Review 2 by Florian Teufelhart & Wiebke Pohler, University of Munich (LMU)
In contemporary sociology there are only few theories that have challenged sociological thought in such a crucial way as the works of Actor-Network-Theory (ANT). After three decades of research, Bruno Latour, one of its famous advocates, provides for the first time a systematic, ordered and detailed introduction in ANT – Reassembling the Social. ANT stands for an innovative approach which declines modernitiy’s bifurcative groundings and draws attention to the very entanglements of “non-modern” actor-networks. Although ANT seems in this view to be quite unconventional, Reassembling the Social is based on a rather conventional question: What is (the) social?
To answer this question Latour starts – in a very polemic and therefore in a very entertaining way – with a critique of traditional sociology which is either applied to an abstract social force offering social explanations that may account for different phenomena of reality (as in the tradition of Emile Durkheim) or is limited to the mere encounters of humans (as argued by interactionism). The ANT critique of this ‘Sociology of the Social’ is that it clearly deepens the modern gap between the social and the non-social world. In contrast ANT takes up the position that there is no distinct domain or material, no type of connection, to which we could invariably attribute the label ‘social.’
As the title of the book announces, in presenting ANT, it is not the aim of the book to ‘re-define’ the social but to “re-assemble” it. In doing so, Latour introduces ANT not as a theory, but as a method, which main principle is following the actors (p. 12), i.e. tracing their multiple associations and translations. In this sense, the ‘social’ becomes a mode of associations (p. 9) between heterogeneous (human and non-human) actors, made by the actors themselves. Both the actors and their associations undergo a metamorphosis process (translation) in each mode of assemblage. So ANT obviously describes a field of controversies and uncertainties which cannot be reduced to a priori definitions (about groups, actions, objects, matters of facts or even the research-approach itself, p. 21 – 158) but depends on the very results of concrete assemblages.

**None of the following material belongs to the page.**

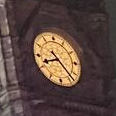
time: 8:23
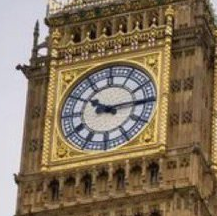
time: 10:14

Latour’s “sociology of association” is not restricted to give a “global” over-all explanantion or a specific “local” insight, but simply follows traceable associations throughout a network, which is neither local nor global, but totally flat (p. 165). An ANT analysis reaches as far as the actors’ translations go, not as far as epistemological separations admit. ANT wants to open eyes to see who is acting within any site and where the consequences of associations may travel. Especially in times of dislocated responsibilities and increasing tendencies of convergence (e.g. scientific, economic, environmental challenges) ANT may offer – in our point of view – new forms of symmetrical politics (which Latour describes here in a rather vague way, p. 247) that could offer new insights in matters of public concern.
To conclude: Reassembling the Social is not really an introduction to a theory as we use to know it. If you want to learn about ANT, it is not enough to read this book, but the book tells you how to learn about ANT: by doing ANT!